Внезапно осознав, что Мэйгар пристально смотрит на него, а теперь ещё и хмурится в некотором раздражении, Джон вздрогнул. Он увидел, как тёмные глаза Мэйгара скользнули вниз по телу Джона, и когда Мэйгар снова поднял взгляд, Джон одарил мужчину-видящего полуулыбкой.
Открыто фыркнув, Мэйгар закатил глаза.
На самом деле Джон не мог его винить.
— Прости, брат, — пробормотал он.
— Ты мне не брат, бл*дь, — парировал Мэйгар таким же тихим голосом. — Так что сделай мне одолжение и отвали.
Раздражаясь неожиданно для себя самого, Джон пренебрежительно поднял ладонь.
— Ага. Что ж. Формально я прихожусь тебе сводным дядей, придурок.
— Формально ты червяк.
— Не совсем… — пробормотал Джон.
— …Для меня ты червяк, — холодно перебил Мэйгар. — И для всех остальных тоже, иначе твою «сестру» не убили бы из-за тебя, бл*дь.
Джон ощутил эти слова как удар кулаком в живот.
Никто не говорил ему этого. Не вот так, в лицо.
Никто из других видящих даже не напоминал Джону о его роли в том, как Тень и Касс похитили Элли. Ближе всего к этому подошёл сам Ревик, в один из своих самых пьяных, тёмных моментов… и даже он сдержал свои слова, выйдя из комнаты, когда, казалось, не смог контролировать собственный разум.

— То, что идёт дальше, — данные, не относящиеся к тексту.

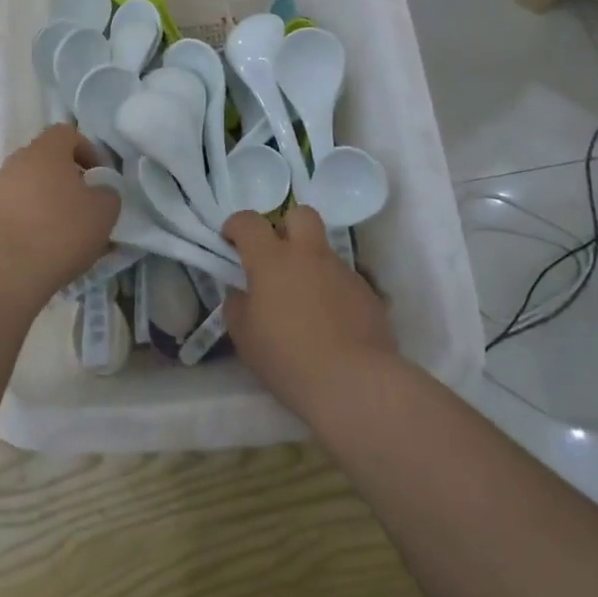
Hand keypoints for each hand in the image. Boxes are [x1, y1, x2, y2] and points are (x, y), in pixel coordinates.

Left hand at [0, 125, 119, 299]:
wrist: (2, 270)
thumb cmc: (60, 230)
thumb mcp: (104, 211)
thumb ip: (108, 193)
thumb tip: (100, 191)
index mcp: (46, 150)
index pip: (67, 133)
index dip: (88, 150)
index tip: (100, 177)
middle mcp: (17, 162)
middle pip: (47, 161)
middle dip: (68, 180)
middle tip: (85, 206)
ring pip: (30, 188)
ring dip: (49, 203)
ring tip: (66, 234)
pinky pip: (16, 212)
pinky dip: (31, 224)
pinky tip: (44, 249)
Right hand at [222, 206, 398, 417]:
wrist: (354, 382)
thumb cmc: (288, 358)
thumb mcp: (245, 336)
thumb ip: (238, 305)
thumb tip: (242, 292)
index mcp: (272, 259)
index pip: (249, 222)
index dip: (235, 226)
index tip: (230, 242)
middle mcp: (309, 254)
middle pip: (299, 214)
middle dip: (285, 226)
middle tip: (275, 256)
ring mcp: (342, 270)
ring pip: (323, 250)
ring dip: (310, 264)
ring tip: (304, 303)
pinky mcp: (367, 292)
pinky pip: (343, 279)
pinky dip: (332, 291)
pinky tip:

Несколько секунд Джон мог лишь смотреть на Мэйгара, ощущая тошноту в нутре.
— Им надо было убить тебя на месте, — добавил Мэйгар угрожающе низким голосом. — Он должен был убить тебя. Он бы, наверное, так бы и поступил, если бы твоего имени не было в этом грёбаном Списке.
При этих словах Ревик, стоявший возле Элли, обернулся.
— Заткнись, Мэйгар. Сейчас же, — он наградил Джона таким же суровым взглядом. — А ты. Не пялься куда попало. Мы начинаем через две минуты. Включайся в работу. А не то пеняй на себя.
Джон кивнул, чувствуя, как к его лицу приливает тепло.
Отвернувшись, он случайно поймал взгляд Врега, который стоял в другом конце комнаты вместе с Юми и Гаром. Увидев в нём тёмную нить гнева, Джон почувствовал, как на него нахлынул поток недоверия, когда он понял, что означает этот взгляд.